A linear equation is an algebraic equation where each term is either a constant or the product of a constant and a single variable raised to the first power. When graphed, a linear equation always forms a straight line, like this example y equals 0.5x plus 1.
Linear equations can be written in several standard forms. The standard form is A x plus B y equals C, where A, B, and C are constants. The slope-intercept form is y equals m x plus b, where m is the slope and b is the y-intercept. The point-slope form is y minus y one equals m times x minus x one, useful when you know a point and the slope.
The slope measures how steep a line is, calculated as rise over run or the change in y divided by the change in x. A positive slope means the line goes up from left to right. The y-intercept is where the line crosses the y-axis, at the point zero comma b. In this example, the slope is 1.5 and the y-intercept is 2.

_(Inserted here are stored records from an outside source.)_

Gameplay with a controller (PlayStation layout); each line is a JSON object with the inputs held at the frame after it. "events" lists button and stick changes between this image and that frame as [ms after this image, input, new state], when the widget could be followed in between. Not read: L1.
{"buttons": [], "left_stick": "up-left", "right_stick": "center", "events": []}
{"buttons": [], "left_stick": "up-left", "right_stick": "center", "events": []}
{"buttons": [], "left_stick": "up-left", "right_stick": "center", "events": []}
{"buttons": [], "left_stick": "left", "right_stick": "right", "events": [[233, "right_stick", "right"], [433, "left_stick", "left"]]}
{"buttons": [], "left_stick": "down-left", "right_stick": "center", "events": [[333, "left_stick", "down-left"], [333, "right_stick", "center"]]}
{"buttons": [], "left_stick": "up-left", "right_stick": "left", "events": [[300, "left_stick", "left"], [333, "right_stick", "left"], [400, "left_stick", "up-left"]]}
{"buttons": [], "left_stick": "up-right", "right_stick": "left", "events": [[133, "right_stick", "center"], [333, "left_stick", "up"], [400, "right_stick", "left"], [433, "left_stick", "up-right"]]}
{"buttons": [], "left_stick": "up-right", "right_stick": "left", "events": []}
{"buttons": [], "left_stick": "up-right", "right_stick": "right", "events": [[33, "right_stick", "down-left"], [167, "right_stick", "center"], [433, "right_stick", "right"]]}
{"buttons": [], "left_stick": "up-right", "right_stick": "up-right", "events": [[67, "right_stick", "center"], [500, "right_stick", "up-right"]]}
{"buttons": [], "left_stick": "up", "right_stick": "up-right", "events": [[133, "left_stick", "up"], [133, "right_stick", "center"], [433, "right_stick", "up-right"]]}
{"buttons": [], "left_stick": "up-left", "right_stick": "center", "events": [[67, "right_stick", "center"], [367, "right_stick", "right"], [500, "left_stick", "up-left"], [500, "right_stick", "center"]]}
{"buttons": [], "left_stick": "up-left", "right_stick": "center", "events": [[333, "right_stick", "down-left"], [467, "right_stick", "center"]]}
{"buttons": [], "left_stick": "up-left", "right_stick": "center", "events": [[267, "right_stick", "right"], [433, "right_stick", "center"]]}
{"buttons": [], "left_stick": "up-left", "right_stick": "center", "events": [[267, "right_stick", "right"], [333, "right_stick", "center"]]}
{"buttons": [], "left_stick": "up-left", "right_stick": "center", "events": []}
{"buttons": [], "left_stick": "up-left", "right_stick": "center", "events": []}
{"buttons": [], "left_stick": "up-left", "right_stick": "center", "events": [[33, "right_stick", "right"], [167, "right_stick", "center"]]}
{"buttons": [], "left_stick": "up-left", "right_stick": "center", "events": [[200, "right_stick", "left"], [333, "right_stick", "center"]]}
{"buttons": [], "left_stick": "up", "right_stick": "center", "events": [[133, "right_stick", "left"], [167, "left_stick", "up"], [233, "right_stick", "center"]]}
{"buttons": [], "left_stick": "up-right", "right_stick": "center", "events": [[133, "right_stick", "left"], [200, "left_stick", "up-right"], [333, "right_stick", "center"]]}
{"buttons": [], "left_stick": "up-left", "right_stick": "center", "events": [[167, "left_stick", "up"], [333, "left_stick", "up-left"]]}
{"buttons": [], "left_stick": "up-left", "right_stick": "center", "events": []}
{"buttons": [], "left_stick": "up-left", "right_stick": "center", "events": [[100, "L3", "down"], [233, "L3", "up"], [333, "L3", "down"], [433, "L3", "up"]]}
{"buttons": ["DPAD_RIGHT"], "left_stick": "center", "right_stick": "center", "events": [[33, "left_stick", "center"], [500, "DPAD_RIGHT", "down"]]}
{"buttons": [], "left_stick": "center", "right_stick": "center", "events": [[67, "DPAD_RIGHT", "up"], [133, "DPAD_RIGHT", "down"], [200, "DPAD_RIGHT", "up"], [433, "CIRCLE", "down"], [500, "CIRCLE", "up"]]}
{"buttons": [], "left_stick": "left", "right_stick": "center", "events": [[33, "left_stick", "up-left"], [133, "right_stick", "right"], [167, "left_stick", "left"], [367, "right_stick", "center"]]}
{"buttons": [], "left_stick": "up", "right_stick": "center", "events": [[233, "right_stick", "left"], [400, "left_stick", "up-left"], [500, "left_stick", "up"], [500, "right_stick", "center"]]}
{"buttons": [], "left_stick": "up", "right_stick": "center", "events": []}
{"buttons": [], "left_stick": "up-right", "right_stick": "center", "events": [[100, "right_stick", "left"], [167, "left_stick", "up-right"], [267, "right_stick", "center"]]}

To solve a linear equation, we isolate the variable using inverse operations. For example, to solve 2x plus 3 equals 11, first subtract 3 from both sides to get 2x equals 8. Then divide both sides by 2 to get x equals 4. We can verify this graphically where the line y equals 2x plus 3 intersects the horizontal line y equals 11 at the point 4 comma 11.
Linear equations have many real-world applications including distance and speed problems, cost and pricing models, temperature conversions, and population growth. For example, the formula to convert Celsius to Fahrenheit is F equals nine-fifths C plus 32, which is a linear equation. At 0 degrees Celsius, water freezes at 32 degrees Fahrenheit, and at 100 degrees Celsius, water boils at 212 degrees Fahrenheit. Linear equations help us model and solve everyday problems efficiently.